Both Landry and Robinson’s tagging is a big blow to a free agent receiver market that as of now, has no number one receiver out there. There are still some good options like Danny Amendola, Sammy Watkins (unless the Los Angeles Rams use their franchise tag on him), Terrelle Pryor Sr., Marqise Lee, and Paul Richardson.
Potential cap-casualties like Jordy Nelson, Demaryius Thomas and Emmanuel Sanders also enter the fray, especially if the Denver Broncos have to move on from one of those two aforementioned receivers to make a run at quarterback Kirk Cousins.
A lot can certainly change, but one player who could be made available for Baltimore is Dez Bryant. The Dallas Cowboys are coming off a disappointing year after winning the NFC East the season prior.

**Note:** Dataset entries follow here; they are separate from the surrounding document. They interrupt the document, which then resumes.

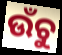
ଉଁଚୁ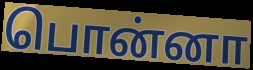
பொன்னா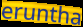
erunthaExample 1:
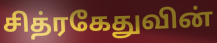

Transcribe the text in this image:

சித்ரகேதுவின்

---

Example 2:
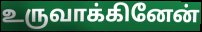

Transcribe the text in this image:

உருவாக்கினேன்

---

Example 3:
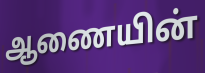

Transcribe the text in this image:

ஆணையின்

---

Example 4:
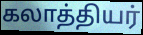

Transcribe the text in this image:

கலாத்தியர்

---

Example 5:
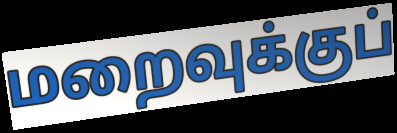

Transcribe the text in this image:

மறைவுக்குப்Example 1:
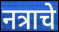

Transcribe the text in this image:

Bryant’s status in Dallas is in doubt after a trying season of his own. Bryant played all 16 games for Dallas in 2017, but only caught 69 receptions for 838 yards, and 6 touchdowns. His 2017 campaign was plagued by drops and inconsistencies. Cowboys COO Stephen Jones said in an interview last month that Bryant “can be a distraction” .
The connection between him and Dak Prescott was off last season. The two were unable to continue what they did in the second half of their 2016 campaign as Bryant finished that season with eight touchdowns in an offense that was primarily based on the rushing attack of Ezekiel Elliott.

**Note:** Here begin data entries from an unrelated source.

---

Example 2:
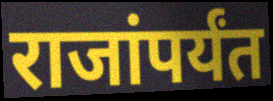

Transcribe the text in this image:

राजांपर्यंत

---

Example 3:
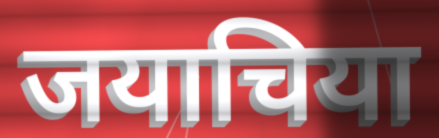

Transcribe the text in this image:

जयाचिया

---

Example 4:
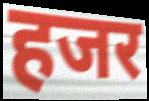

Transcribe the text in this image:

हजर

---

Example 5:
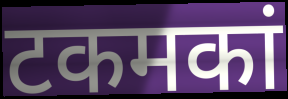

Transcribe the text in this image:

टकमकांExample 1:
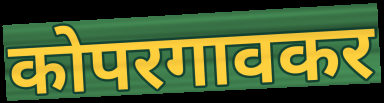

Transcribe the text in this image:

कोपरगावकर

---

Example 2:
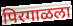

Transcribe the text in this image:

पिरगाळला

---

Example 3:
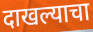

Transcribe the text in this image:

दाखल्याचा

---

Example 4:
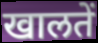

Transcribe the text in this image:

खालतें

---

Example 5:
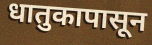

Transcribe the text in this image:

धातुकापासूनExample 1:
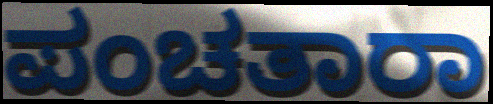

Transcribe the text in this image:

ಪಂಚತಾರಾ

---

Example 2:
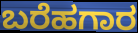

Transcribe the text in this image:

ಬರೆಹಗಾರ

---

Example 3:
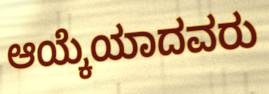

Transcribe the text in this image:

ಆಯ್ಕೆಯಾದವರು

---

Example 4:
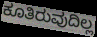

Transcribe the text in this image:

ಕೂತಿರುವುದಿಲ್ಲ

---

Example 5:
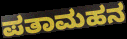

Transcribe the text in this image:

ಪತಾಮಹನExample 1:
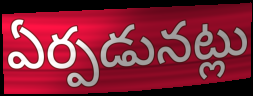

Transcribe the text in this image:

ఏర్పడునట్లు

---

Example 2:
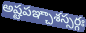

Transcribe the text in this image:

అష్టపఞ్చాశస్సర్గః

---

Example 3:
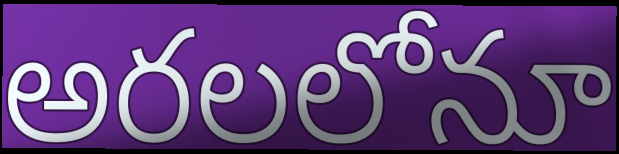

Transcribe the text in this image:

అరలలోనూ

The Cowboys signed Bryant to a 5-year, $70 million contract after the 2014 season. Bryant is scheduled to receive $12.5 million this year and will count $16.5 million against the cap over the next two years. According to OverTheCap.com, Dallas currently has $19 million in cap space.
If the Cowboys and Bryant can’t come to an agreement on a pay cut, then the team could release the eight year veteran and they could even free up $12 million in cap space if he’s designated as a post-June 1st cut. Regardless of when he is released, the Ravens should make a run and sign him.
Bryant would be the prototypical veteran signing Baltimore is well known for. The Ravens have the tendency to sign players who are 30 years or older, even with some battling injury issues at this stage of the game. Recently, they’ve signed players such as Mike Wallace and Steve Smith who some thought were done and were problematic in the locker room at the time Baltimore brought them in. Those same things that were being said about Wallace and Smith are now currently being said about Bryant. Bryant is also 29 turning 30 years old in November. All of those factors are accustomed to how Baltimore has operated when it comes to finding free agent wide receivers.
Another thing to add, and this is important, the Ravens were originally gunning for Bryant during Day 1 of the 2010 NFL Draft. Bryant met with Ozzie Newsome and John Harbaugh prior to the draft and Baltimore was sitting with the 25th pick waiting for Bryant to fall to them. So much so they celebrated when the Green Bay Packers selected Bryan Bulaga with the 23rd pick. All of a sudden, Jerry Jones then traded up with the New England Patriots at 24, just one pick shy of the Ravens and made the Bryant selection. The teams war room was stunned, and Newsome traded out of the first-round with the Denver Broncos (who went on to select Tim Tebow) and proceeded to select Sergio Kindle.
The Cowboys and Bryant still have to work out their issues in order for the Ravens to even have a shot at him. Bryant hasn’t had a 1,000 yard season since 2014, and just like the Cowboys, Baltimore is more of a run-first team now with the emergence of Alex Collins. However, the Ravens know all too well the talent he still is, and the threat he could still bring to an offense that needs it. He’s also the kind of “jump up and get it” player that Joe Flacco didn’t have in 2017. Bryant would come with baggage and questions, yes, but with this being Newsome’s last offseason as general manager, he may finally have the chance to get a player who he came so close to drafting just eight years ago.